WORK INSTRUCTION 1:
Answer these questions about the text on formatting frustrations:
(a) How many pages does the grant in the first scene allow for telling its story?
(b) What happens to the length of the document after a sentence on page 5 is deleted?
(c) In what tool do the colleagues in the second scene spend weeks working on their collaborative document?
WORK INSTRUCTION 2:
Carry on the text about formatting frustrations from the point where it stops, keeping its style and subject.
━━━ GIVEN TEXT
The tyranny of formatting
Scene: It is 4 am in the morning and the grant is due the next day. You have 12 pages to tell a story that will determine whether or not you can pay your salary and support your lab next year. You delete a sentence on page 5. The document swells to 13 pages. Oh no! The figures have all jumped around! The next paragraph is now in Courier 14 bold! You hit your head against the screen and spend the next hour trying to get everything back in place and the sentence deleted. The next day, you’re tired, irritable and have a broken computer screen.
Scene: My colleagues and I are writing a paper together. We spend weeks in Google Docs working on a collaborative document. We are all almost happy with the text. We then download it and import it into Word so we can work on the formatting and the figures. We then put it in Dropbox or email it around where all the versions get out of sync. My final edits don’t get copied into the final version. We get criticized for being sloppy.
━━━━━━
━━━ INFORMATION SHOWN
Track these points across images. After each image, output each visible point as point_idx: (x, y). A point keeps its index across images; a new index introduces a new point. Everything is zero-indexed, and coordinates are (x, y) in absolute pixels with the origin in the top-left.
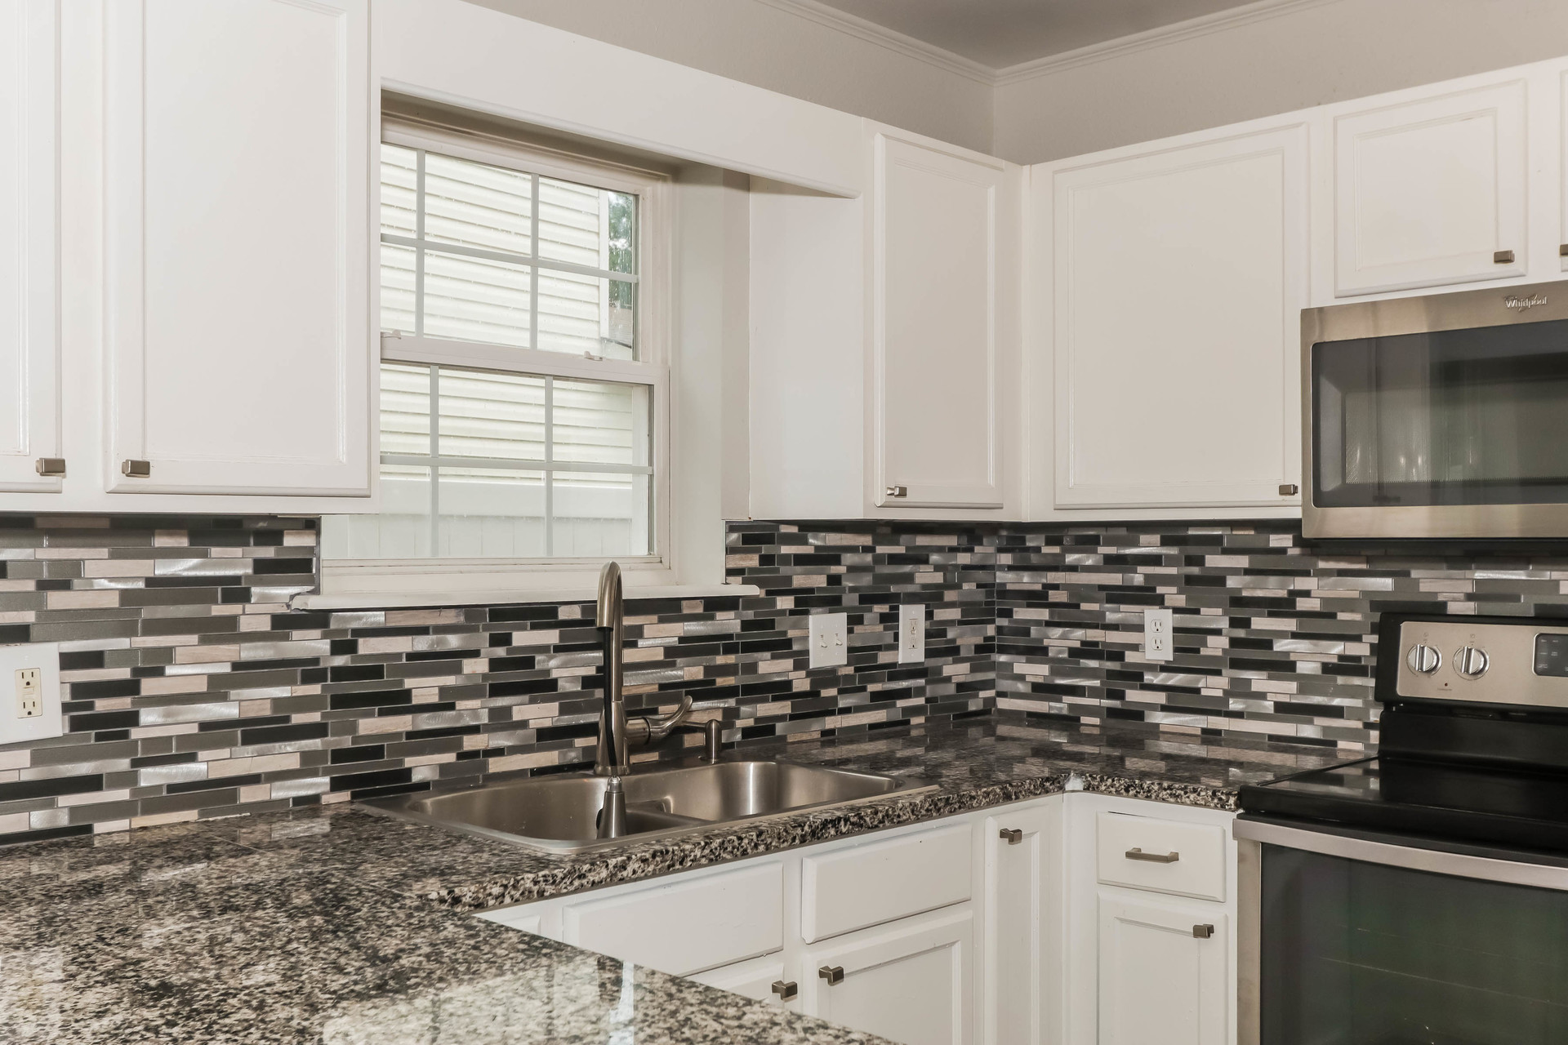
━━━━━━
ANSWER AREA 1:
(a) 12 pages.
(b) It swells from 12 to 13 pages.
(c) Google Docs.

ANSWER AREA 2:
Scene: You just got your rejection letter from Nature. They liked your paper, but just not enough for this journal. They recommend Glia. You studiously look up the instructions for authors in Glia. You used a reference manager, but the references got screwed up anyway when you put it in Nature format. All the Endnote numbers are there, but it messed up your Word document, so you did some hand editing. You have to change “Methods” to “Materials and Methods” and other cosmetic changes. You spend a day reformatting the paper for Glia; you don’t prepare for your lecture, you don’t mentor a student, you don’t do your research; you don’t do anything but move around and rename sections, numbers and list the first 6 authors instead of the first 5. Science is stalled.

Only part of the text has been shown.